Exercise passage:

——————————

NIKKY FINNEY__________________________Natalie Elliott is a contributing writer to THE OA.
Interview with: Nikky Finney
Interview by: Natalie Elliott
In her latest book of poems, Head Off & Split, Nikky Finney navigates political grievances, family traditions, and memories of romance. Such varied themes are drawn together by her singular, glaringly honest voice and knack for examination—the public is made private, and, where necessary, vice versa. In "Left" she immortalizes the image of an abandoned Katrina victim holding a misspelled sign. "Cattails" is a love poem, except the speaker only recalls the wooer—not herself, the wooed. Poems like the title work wrestle with the human (and especially Southern) paradoxical impulse to both flee from and linger in one's hometown. The OA recently spoke to Finney about her preference for nontraditional mentoring, drawing the line in her activism, and rightfully becoming a long-winded poet. Fresh from a reading tour, she spoke with us from her home in Kentucky.
THE OA: Your latest book is dedicated to Lucille Clifton. Could you describe your relationship with her?
NF: When I was twenty-three years old, I found myself in Strand bookstore in New York City, and I found her amazing collection of poems and photographs. I had loved photography for a long time. I was writing about my family in my first book. I sat down, read her book three times, and it became a moment that I will never forget because it gave me permission to love photography, to talk about the stories of my family, and to also put those into forms of poetry.
We met around 2005. She was in the audience and I relayed that experience to her. As a result, we spoke afterwards. I went to interview her that next year for an anthology called The Ringing Ear.
She's at the center of everything I do. I always think about her. I always bring her name up and her work up. She's spinal to whatever I'm doing going forward in this life. I found great support for all the things I wanted to do with my own work in her work.
THE OA: You got your nickname from Nikki Giovanni and you've had correspondence with her and also with Toni Cade Bambara. Could you speak to how important it is for young writers or poets to seek out mentors?

——————————

Given information:
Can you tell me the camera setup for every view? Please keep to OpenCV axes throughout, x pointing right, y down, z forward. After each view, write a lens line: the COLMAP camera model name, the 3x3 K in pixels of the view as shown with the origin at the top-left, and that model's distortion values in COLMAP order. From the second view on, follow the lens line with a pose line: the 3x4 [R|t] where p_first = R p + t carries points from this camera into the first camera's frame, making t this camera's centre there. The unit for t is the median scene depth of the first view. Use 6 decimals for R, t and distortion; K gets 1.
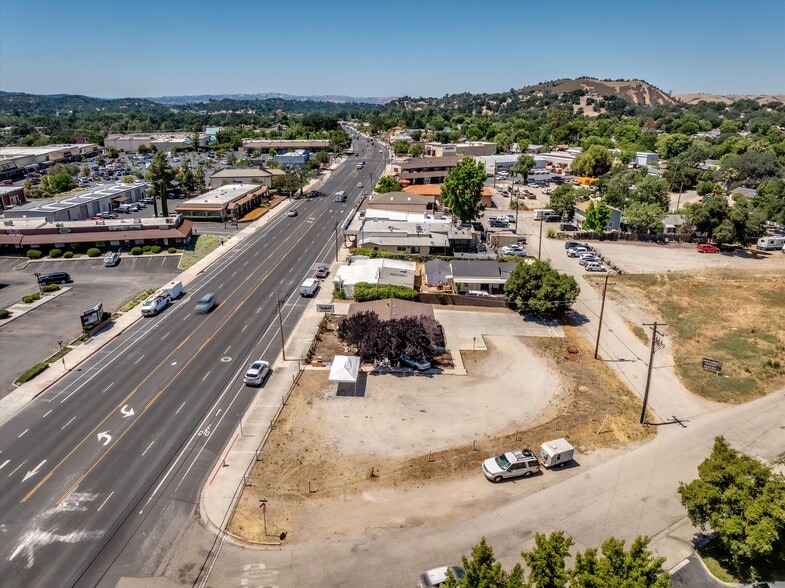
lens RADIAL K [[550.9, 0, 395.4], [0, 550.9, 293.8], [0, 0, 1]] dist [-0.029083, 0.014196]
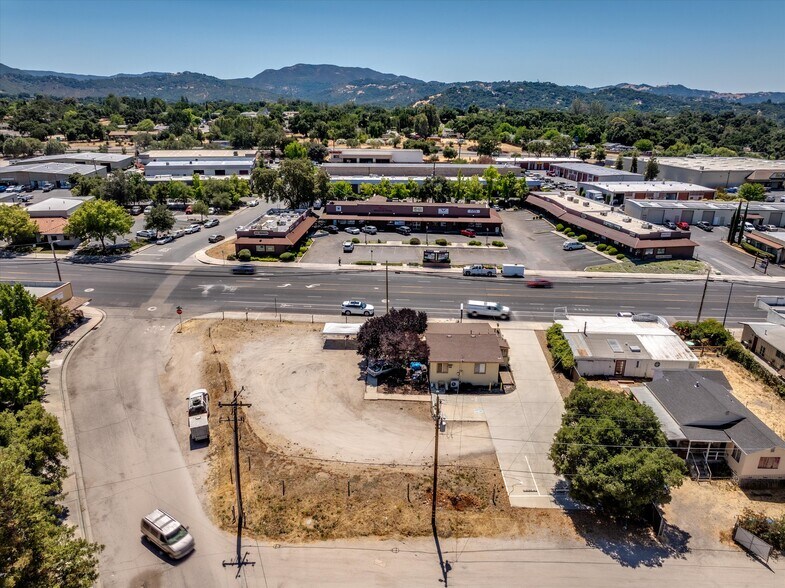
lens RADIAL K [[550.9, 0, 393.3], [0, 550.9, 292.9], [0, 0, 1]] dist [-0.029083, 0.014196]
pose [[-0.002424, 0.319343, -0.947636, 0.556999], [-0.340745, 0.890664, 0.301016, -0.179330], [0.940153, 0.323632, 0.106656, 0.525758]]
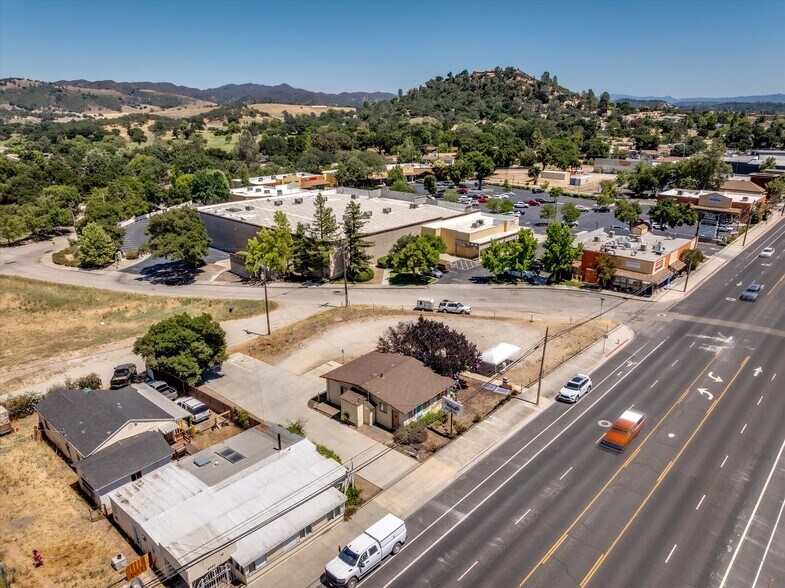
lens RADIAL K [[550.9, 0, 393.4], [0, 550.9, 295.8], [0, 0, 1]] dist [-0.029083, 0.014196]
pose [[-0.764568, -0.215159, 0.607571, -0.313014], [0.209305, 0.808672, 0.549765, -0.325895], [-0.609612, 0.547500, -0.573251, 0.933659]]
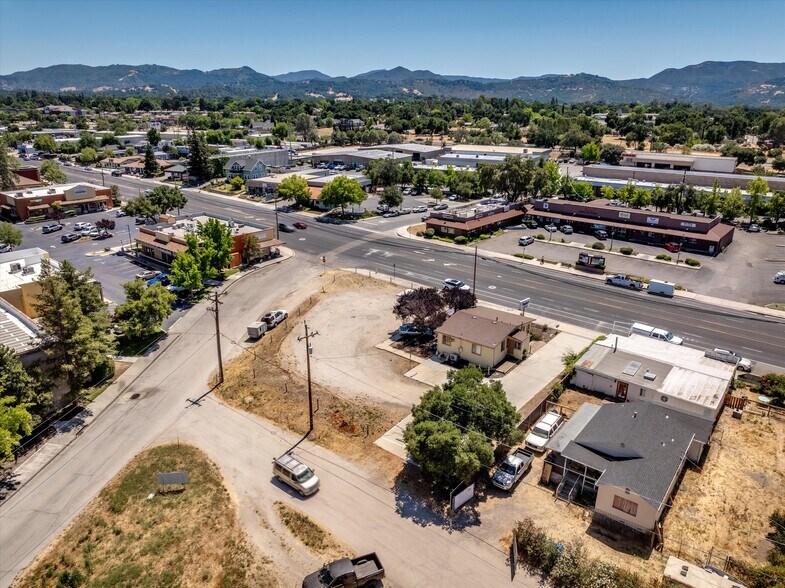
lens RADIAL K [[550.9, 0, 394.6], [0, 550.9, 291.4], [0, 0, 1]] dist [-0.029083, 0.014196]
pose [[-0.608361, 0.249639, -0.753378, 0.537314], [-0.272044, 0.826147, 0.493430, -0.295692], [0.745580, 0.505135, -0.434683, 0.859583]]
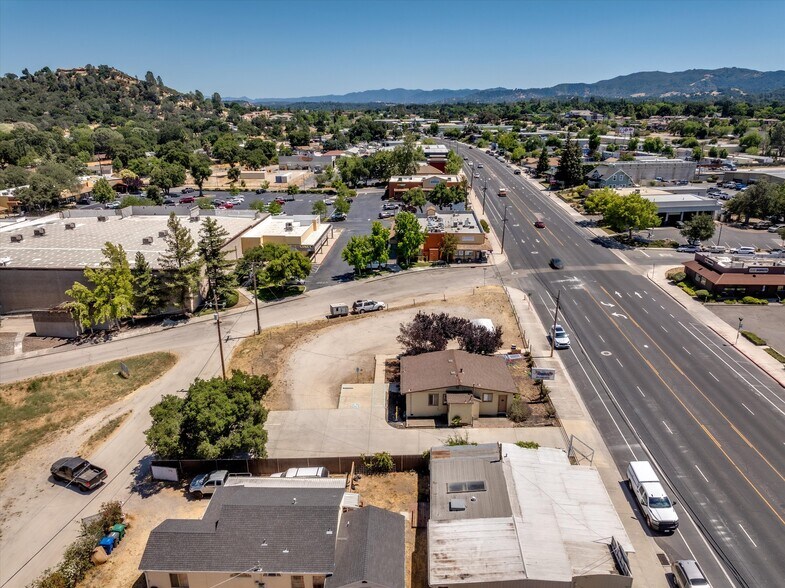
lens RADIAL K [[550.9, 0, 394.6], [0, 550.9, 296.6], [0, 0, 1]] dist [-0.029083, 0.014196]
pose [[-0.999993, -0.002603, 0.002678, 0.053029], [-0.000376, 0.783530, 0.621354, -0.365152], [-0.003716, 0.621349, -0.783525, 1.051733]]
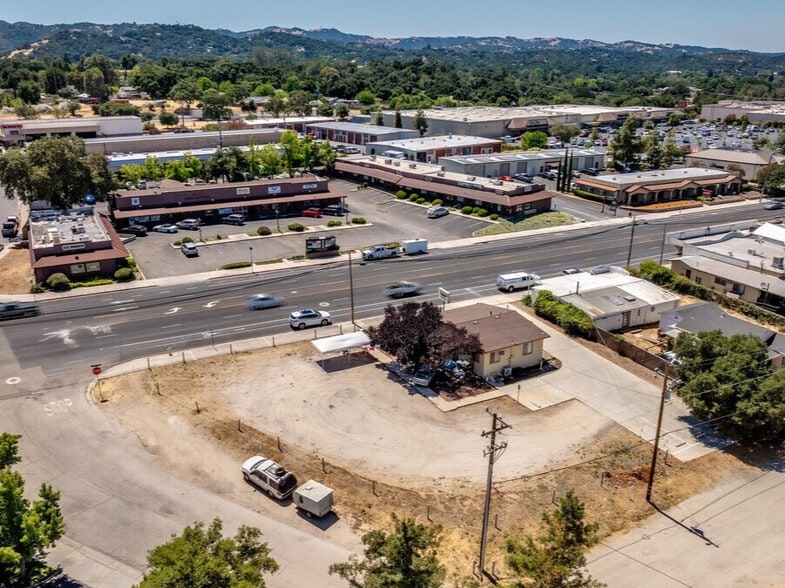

——————————

Complete the following:
**A.** Please answer these from the Nikky Finney interview, one line each:
(i) In which bookstore did Finney find Lucille Clifton's collection of poems and photographs?
(ii) For which anthology did Finney interview Clifton?
(iii) From where did Finney speak with the interviewer?
**B.** Using the Nikky Finney interview, explain why Finney calls her first reading of Clifton's collection a moment she will never forget.

Your written answers:
**A.**
(i) Strand bookstore in New York City
(ii) The Ringing Ear
(iii) Her home in Kentucky

**B.** The book gave her permission to love photography and to tell the stories of her family. It also let her put those stories into poems.